__DOCUMENT SECTION__
# # # # # # #

For example, to create a tag binding on your Spanner instance my-instance with the tag key-value pair env:prod, run the following command:

gcloud resource-manager tags bindings create
--parent=//spanner.googleapis.com/projects/my-project/instances/my-instance
--tag-value=123456789012/env/prod
--location=us-east1

IAM conditions and tags

You can use tags and IAM conditions to conditionally grant role bindings to users. If an IAM policy with conditional role bindings is applied, changing or deleting the tag attached to a resource might remove user access to that resource.

For more information, see Overview of IAM Conditions.

Console

To use tags to conditionally grant role bindings to users, see Managing access to tags.

gcloud

To apply a tag-based condition to an IAM policy, make sure you have the required permissions, then run the following command:

gcloud organizations add-iam-policy-binding ORG_ID
--role=roles/ROLE --member=PRINCIPAL
--condition=resource.matchTag('PROJECT_ID/KEY_NAME', 'VALUE_NAME')
  • ORG_ID: The ID of the organization.

# # # # # # #

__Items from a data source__
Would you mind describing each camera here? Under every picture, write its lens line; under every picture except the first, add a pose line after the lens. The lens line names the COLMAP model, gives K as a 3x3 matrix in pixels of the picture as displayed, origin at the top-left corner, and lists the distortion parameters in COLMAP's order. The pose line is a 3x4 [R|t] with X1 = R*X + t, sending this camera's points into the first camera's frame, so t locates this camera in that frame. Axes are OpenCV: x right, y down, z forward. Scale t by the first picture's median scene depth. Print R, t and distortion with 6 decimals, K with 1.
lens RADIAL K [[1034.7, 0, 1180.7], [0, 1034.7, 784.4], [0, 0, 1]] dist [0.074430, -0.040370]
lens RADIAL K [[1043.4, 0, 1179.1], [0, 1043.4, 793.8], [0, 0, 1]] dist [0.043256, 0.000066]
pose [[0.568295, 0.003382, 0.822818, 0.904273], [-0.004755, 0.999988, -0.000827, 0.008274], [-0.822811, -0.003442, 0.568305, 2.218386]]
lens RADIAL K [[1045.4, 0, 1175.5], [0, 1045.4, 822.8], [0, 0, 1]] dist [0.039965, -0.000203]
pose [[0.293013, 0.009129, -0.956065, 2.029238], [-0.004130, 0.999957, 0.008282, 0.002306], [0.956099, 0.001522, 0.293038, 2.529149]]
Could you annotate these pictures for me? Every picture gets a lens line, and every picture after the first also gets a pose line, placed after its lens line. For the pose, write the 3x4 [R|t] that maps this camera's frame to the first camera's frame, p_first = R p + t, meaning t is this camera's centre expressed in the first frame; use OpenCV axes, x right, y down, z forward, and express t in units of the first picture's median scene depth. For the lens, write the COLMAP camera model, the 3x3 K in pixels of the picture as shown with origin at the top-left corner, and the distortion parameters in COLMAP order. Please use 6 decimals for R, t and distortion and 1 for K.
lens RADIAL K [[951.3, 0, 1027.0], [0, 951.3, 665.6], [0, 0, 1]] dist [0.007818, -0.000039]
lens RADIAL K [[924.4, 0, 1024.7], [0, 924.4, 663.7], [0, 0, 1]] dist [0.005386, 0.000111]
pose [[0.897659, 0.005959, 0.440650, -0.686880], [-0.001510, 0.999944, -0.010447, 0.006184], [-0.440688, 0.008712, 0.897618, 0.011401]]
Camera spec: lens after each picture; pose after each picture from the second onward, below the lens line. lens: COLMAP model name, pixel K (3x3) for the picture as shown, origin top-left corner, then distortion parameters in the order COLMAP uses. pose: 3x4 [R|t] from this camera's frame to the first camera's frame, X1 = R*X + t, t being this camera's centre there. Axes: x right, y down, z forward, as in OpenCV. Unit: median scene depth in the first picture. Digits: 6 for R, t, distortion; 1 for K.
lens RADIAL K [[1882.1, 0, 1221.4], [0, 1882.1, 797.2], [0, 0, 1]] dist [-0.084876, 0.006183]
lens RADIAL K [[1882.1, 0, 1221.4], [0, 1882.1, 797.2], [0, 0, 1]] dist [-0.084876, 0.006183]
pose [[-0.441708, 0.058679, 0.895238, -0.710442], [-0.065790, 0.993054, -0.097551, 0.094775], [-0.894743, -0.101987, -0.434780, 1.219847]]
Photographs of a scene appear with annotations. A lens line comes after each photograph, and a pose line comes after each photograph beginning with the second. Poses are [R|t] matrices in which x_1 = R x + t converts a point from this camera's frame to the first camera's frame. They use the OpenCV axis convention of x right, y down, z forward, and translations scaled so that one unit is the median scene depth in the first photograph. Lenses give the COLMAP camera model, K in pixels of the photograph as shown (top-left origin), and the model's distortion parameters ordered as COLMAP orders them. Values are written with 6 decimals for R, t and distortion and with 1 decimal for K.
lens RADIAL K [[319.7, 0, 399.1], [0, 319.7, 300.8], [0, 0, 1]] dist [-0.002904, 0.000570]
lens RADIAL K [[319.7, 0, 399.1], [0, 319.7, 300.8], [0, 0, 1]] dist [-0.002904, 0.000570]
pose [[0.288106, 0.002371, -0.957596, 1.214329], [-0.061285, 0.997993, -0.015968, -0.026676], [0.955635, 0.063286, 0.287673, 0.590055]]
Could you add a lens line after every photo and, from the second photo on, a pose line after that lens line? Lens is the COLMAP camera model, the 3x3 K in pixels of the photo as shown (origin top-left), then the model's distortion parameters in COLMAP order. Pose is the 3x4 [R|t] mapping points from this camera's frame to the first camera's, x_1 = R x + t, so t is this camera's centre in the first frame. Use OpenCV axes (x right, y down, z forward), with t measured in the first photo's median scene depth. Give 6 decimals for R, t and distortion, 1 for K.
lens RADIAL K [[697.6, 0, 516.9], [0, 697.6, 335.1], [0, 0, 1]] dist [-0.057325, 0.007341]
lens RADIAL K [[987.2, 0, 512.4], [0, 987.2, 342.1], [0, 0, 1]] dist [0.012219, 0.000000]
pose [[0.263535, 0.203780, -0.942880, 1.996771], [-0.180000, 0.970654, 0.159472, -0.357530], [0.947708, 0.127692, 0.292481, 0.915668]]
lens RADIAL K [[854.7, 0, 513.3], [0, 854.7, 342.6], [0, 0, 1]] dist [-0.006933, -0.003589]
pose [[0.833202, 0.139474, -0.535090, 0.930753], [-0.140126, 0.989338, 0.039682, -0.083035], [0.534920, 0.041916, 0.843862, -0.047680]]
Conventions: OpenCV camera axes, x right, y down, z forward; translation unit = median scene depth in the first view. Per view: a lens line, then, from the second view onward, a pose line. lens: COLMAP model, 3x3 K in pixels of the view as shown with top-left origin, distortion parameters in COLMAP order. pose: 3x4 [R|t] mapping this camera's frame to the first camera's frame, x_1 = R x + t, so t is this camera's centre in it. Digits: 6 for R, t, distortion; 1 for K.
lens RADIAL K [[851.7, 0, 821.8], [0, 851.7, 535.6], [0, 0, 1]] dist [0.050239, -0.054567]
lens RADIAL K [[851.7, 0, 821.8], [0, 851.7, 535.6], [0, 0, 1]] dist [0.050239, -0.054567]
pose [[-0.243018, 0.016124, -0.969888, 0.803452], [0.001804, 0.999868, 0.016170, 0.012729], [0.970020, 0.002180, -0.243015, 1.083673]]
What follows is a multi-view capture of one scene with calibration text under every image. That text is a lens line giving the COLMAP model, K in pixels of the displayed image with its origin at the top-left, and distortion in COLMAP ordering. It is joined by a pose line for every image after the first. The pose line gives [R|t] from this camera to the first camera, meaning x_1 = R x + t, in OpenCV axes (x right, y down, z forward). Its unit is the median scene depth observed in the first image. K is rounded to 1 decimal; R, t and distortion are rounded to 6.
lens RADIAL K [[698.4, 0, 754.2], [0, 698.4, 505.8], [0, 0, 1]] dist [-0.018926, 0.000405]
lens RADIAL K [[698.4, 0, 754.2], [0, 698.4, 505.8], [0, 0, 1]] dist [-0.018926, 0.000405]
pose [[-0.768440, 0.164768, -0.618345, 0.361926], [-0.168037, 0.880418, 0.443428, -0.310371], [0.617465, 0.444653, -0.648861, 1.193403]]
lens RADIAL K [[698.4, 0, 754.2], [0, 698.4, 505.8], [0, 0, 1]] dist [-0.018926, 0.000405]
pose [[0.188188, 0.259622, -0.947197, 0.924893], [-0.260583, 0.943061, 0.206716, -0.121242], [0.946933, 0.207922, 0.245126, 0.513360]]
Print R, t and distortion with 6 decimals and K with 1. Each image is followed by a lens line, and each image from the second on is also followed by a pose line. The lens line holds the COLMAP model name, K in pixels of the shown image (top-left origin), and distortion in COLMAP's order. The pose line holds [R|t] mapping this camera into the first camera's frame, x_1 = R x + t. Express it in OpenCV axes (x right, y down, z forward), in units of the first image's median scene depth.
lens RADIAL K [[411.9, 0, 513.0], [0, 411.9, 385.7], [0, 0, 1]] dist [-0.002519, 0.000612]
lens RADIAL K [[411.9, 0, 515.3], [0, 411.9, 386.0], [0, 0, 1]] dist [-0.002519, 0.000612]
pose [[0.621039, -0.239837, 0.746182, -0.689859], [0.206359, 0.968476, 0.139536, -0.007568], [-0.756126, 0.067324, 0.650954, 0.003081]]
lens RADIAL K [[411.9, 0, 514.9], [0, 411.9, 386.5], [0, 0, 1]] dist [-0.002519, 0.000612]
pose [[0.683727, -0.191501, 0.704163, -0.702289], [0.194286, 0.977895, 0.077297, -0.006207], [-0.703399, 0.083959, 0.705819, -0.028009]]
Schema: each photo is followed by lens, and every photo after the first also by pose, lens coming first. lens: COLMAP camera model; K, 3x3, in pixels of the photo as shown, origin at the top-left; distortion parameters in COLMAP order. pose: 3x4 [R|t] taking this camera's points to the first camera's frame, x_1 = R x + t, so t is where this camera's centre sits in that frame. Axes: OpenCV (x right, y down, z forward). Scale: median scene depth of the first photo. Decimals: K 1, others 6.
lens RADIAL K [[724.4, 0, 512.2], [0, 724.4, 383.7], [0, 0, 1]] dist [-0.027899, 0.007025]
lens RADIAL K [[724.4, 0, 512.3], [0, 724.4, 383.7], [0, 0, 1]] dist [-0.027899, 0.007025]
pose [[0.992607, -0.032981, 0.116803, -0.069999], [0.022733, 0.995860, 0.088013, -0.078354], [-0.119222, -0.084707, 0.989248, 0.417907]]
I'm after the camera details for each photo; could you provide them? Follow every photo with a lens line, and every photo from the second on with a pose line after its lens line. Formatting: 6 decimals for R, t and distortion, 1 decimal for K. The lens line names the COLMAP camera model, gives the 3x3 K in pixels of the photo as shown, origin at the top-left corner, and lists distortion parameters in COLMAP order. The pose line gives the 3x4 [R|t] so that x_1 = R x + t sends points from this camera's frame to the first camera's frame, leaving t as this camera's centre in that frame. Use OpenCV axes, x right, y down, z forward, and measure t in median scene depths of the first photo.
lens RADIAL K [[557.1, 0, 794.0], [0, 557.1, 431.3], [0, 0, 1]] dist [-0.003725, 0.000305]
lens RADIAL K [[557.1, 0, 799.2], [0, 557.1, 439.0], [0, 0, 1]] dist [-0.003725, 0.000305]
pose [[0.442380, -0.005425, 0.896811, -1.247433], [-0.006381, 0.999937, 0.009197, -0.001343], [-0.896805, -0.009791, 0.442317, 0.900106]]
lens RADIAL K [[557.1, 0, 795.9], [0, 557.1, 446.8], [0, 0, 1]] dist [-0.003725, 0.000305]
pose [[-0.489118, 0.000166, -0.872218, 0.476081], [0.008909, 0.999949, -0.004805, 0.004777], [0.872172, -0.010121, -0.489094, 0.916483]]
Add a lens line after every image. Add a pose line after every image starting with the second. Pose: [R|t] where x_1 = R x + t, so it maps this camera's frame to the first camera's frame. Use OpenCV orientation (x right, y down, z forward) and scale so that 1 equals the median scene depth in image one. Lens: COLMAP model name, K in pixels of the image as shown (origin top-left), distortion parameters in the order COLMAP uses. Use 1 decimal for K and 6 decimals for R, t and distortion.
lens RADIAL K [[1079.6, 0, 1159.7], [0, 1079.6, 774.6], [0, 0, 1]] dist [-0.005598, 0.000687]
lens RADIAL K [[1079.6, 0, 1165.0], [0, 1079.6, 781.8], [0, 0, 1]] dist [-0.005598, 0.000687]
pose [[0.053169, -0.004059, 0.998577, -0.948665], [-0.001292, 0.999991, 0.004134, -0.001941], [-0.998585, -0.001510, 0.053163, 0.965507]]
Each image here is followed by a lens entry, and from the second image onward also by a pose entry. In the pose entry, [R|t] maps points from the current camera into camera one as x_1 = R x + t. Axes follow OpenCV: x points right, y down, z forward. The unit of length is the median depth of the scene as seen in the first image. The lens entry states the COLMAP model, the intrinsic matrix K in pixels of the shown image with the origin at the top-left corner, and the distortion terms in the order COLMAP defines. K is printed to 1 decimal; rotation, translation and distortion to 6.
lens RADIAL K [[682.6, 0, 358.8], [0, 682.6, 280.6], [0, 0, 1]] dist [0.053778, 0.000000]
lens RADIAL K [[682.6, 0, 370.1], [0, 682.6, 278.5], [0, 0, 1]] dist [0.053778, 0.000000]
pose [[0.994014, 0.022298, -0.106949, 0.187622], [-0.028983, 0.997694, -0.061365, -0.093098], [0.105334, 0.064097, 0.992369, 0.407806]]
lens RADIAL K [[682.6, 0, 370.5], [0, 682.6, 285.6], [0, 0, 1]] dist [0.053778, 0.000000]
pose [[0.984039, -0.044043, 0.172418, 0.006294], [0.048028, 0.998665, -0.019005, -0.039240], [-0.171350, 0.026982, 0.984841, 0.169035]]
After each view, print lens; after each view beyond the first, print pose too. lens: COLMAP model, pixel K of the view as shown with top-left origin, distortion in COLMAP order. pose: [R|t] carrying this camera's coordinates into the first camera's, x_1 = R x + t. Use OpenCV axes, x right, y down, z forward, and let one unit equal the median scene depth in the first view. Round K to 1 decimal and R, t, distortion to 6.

# # # # # # #

__WORK INSTRUCTION 1__
In the Spanner tags text, transcribe word for word the passage from "gcloud organizations add-iam-policy-binding" to "of the organization.".
__WORK INSTRUCTION 2__
Restate more briefly the paragraph of the Spanner tags text that begins "You can use tags and IAM conditions", keeping its main facts.
__WORK INSTRUCTION 3__
Supply the next part of the Spanner tags text, picking up after its final line.

__WRITTEN RESPONSE 1__
gcloud organizations add-iam-policy-binding ORG_ID
--role=roles/ROLE --member=PRINCIPAL
--condition=resource.matchTag('PROJECT_ID/KEY_NAME', 'VALUE_NAME')
  • ORG_ID: The ID of the organization.

__WRITTEN RESPONSE 2__
Tags combined with IAM conditions let you grant role bindings to users conditionally. When an IAM policy with conditional role bindings is in effect, changing or deleting a resource's tag can remove a user's access to that resource.

__WRITTEN RESPONSE 3__
  • ROLE: The role name to assign to the principal. The role name is the complete path of a predefined role, such as roles/logging.viewer, or the role ID for a custom role, such as organizations/{ORG_ID}/roles/logging.viewer.
  • PRINCIPAL: The principal on which you want to add the role binding. This should be in the form user|group|serviceAccount:email or domain:domain. For example, user:test-user@gmail.com, group:admins@example.com, serviceAccount:test123@example.domain.com, or domain:example.domain.com.
  • PROJECT_ID: The ID of the project.
  • KEY_NAME: The display (short) name of your tag key. For example, env.
  • VALUE_NAME: The display (short) name of your tag value. For example, prod.

This command adds an IAM policy binding to the IAM policy of an organization. A policy binding consists of a member, a role, and an optional condition.

For example, to conditionally grant user1@example.com the spanner.backupAdmin role in all 123456789012 project resources with the tag env:prod, run the command:

gcloud organizations add-iam-policy-binding my-project
--member=user1@example.com --role=roles/spanner.backupAdmin
--condition=resource.matchTag('123456789012/env', 'prod')

List tags attached to an instance

You can view a list of tag bindings directly attached to or inherited by the instance.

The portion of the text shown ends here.